Or, au début, cela vous paraissait tout à fait normal, puisque vous êtes maman, de les accompagner, de les emmener et de les ramener, mais à un moment donné cela peut devenir une contrainte pour vous à gérer — alors nous reparlerons des contraintes dans le prochain article — mais déjà voyez-là au contraire comme un allié et transformez cette contrainte en atout pour vous. Par exemple, vous pouvez justement utiliser ce temps où vous restez pour eux en un moment aussi pour vous (lire, écrire, méditer, respirer, contempler si l’endroit s’y prête, peu importe, trouver des choses à faire pour vous et qui pourront vous faire du bien), même si ce n’était pas la pratique que vous aviez choisie en priorité dans votre liste.

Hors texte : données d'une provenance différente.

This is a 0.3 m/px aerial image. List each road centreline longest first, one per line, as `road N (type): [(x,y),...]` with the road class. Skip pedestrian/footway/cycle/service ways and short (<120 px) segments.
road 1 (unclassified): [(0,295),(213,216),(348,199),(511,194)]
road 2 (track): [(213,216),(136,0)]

Transformez ce temps devenu une contrainte en un temps vraiment bénéfique pour vous. Et puis, vous pouvez aussi, peut-être, voir avec d’autres parents pour faire un roulement, ce qui vous donnera un peu plus de temps pour faire vraiment quelque chose dont vous avez envie.
Troisième peur : les contraintes financières
Troisième exemple c’est : « je n’ai pas les moyens », je ne peux pas me payer un cours, un massage, que sais-je ?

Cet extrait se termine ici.